> **ABOUT THIS TASK**
Gather all lines in the entries below that include the word "pixels".

> **INFORMATION PROVIDED**

************

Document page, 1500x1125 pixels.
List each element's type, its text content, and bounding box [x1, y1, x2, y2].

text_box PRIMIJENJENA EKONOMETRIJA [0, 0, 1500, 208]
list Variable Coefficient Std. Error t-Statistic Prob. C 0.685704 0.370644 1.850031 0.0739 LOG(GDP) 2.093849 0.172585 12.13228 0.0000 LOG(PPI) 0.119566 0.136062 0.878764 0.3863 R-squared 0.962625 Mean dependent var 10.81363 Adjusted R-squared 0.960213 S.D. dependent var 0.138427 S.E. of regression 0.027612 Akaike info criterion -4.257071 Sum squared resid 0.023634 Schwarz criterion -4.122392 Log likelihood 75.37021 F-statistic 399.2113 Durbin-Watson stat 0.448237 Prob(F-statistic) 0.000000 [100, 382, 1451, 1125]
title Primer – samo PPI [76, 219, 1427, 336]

************

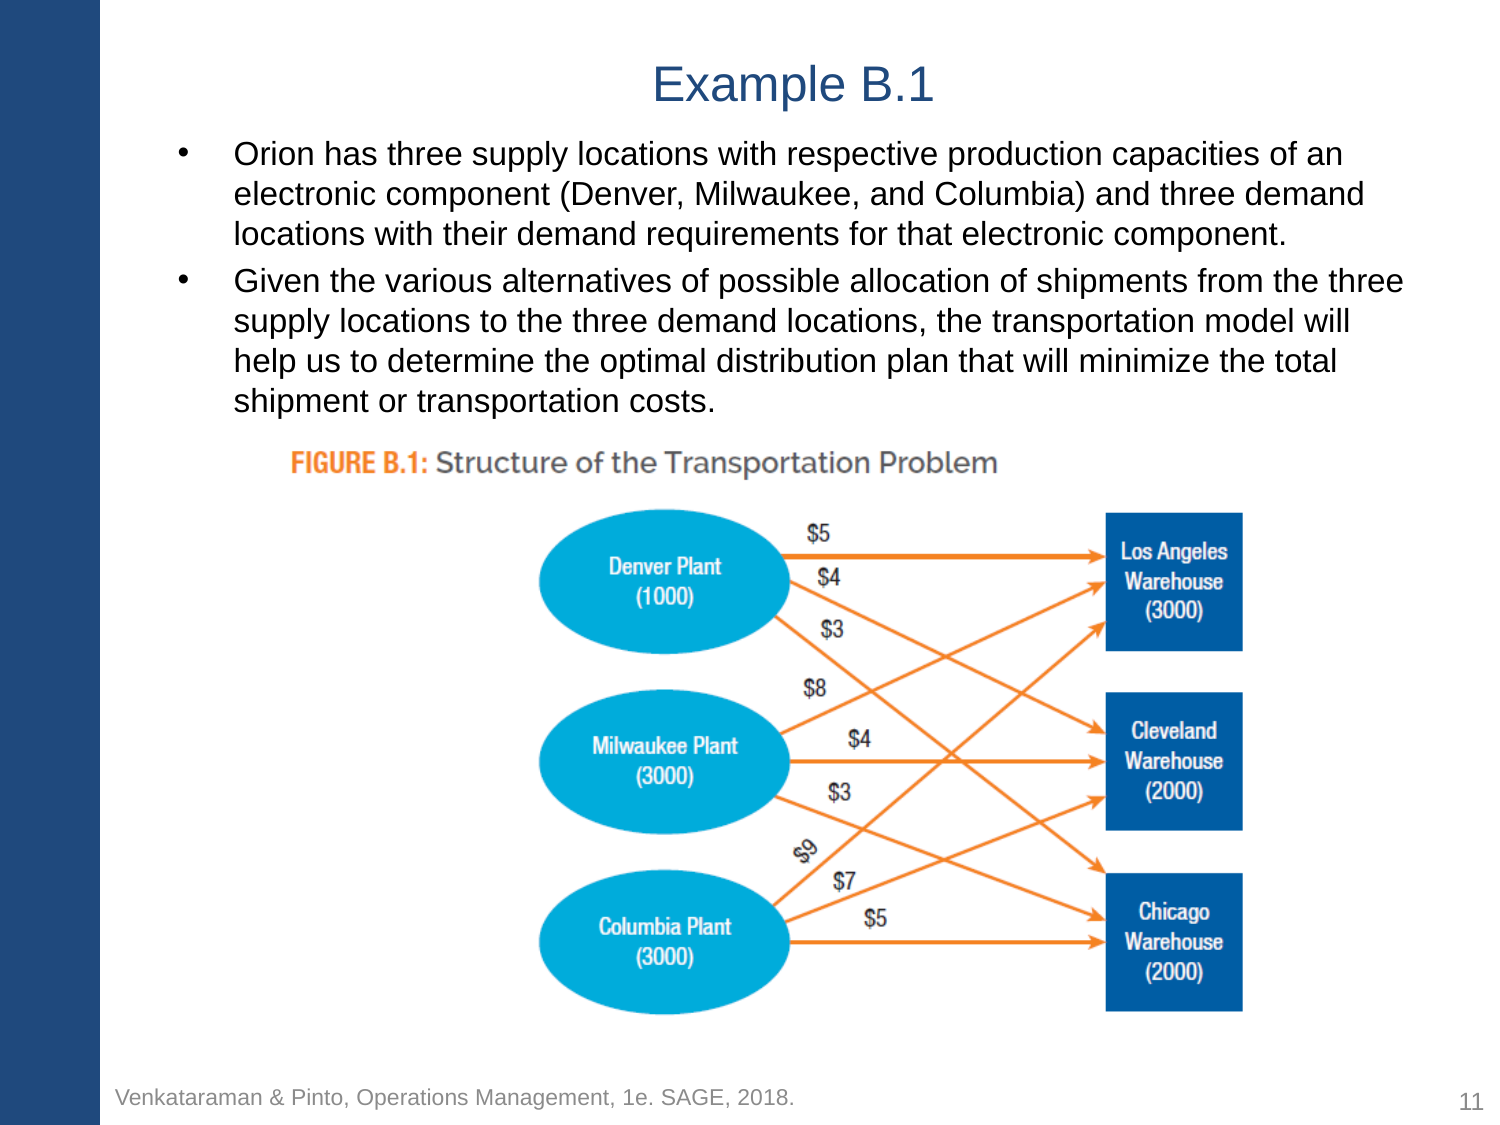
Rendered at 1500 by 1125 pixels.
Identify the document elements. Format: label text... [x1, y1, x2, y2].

************

> **ANSWER SECTION**
Document page, 1500x1125 pixels.
Rendered at 1500 by 1125 pixels.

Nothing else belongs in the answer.